A certain level of robustness of personality is necessary for an individual to undergo psychoanalysis successfully. Though people might be significantly impaired by longstanding symptoms of depression, anxiety or sexual incapacities, they have often already achieved important goals and satisfactions in their lives, with friends, in marriage, in work or in special interests and hobbies. The individual must also be intelligent enough to be able to understand the procedure and to be able to cooperate in the process. The client should also have some ability for introspection and must also have a desire for change.

Most psychoanalysts would agree that an inability to relate to other individuals is probably the single most negative predictor of a good psychotherapeutic response. The true antisocial personality disorder, where there is a lack of remorse and an inability to achieve emotional attachment, makes engagement in therapy almost impossible.

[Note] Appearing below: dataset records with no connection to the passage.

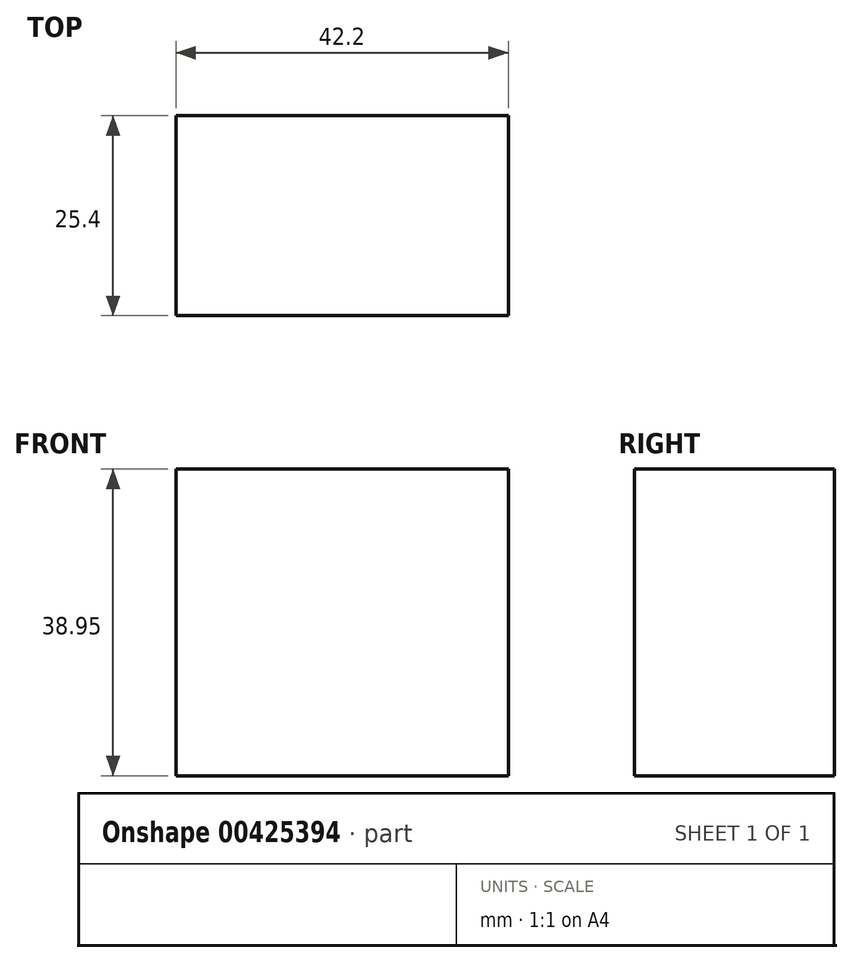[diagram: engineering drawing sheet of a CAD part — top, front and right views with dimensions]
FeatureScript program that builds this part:
annotation { "Feature Type Name" : "Feature", "Feature Type Description" : "" }
export const myFeature = defineFeature(function(context is Context, id is Id, definition is map)
    precondition{}
    {
        {
            var Q0;
            Q0=qCreatedBy(makeId("Front.planeOp"),FACE);
            var sketch = newSketch(context, id + "F0", { "sketchPlane" : qUnion([Q0])});
            skLineSegment(sketch, "E0.bottom", {"start": v(-42.2, 38.95) * mm, "end": v(0, 38.95) * mm});
            skLineSegment(sketch, "E0.top", {"start": v(-42.2, 0) * mm, "end": v(0, 0) * mm});
            skLineSegment(sketch, "E0.left", {"start": v(-42.2, 38.95) * mm, "end": v(-42.2, 0) * mm});
            skLineSegment(sketch, "E0.right", {"start": v(0, 38.95) * mm, "end": v(0, 0) * mm});
            skSolve(sketch);
        }
        {
            var Q0;
            Q0=makeQuery(id+"F0.imprint","IMPRINT",FACE,{"disambiguationData":[TD([[makeQuery(id+"F0.imprint","IMPRINT",EDGE,{"derivedFrom":sQuery(id+"F0.wireOp",EDGE,"E0.bottom")}),-1.0]])]});
            extrude(context, id + "F1", {"entities" : qUnion([Q0]), "depth" : 25.4 * mm});
        }
    });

Are there any negative side effects?

Negative effects of psychoanalysis may occur if the patient is not robust enough to handle underlying repressed information or does not have the psychological tools to integrate it into their personality structure. Negative side effects can also occur with an inexperienced analyst who misuses or does not fully understand his/her power and interpretative ability. Such a circumstance can have a seriously traumatic effect on patients. In some cases these adverse outcomes may repeat and mirror early abusive relationships the patient has suffered.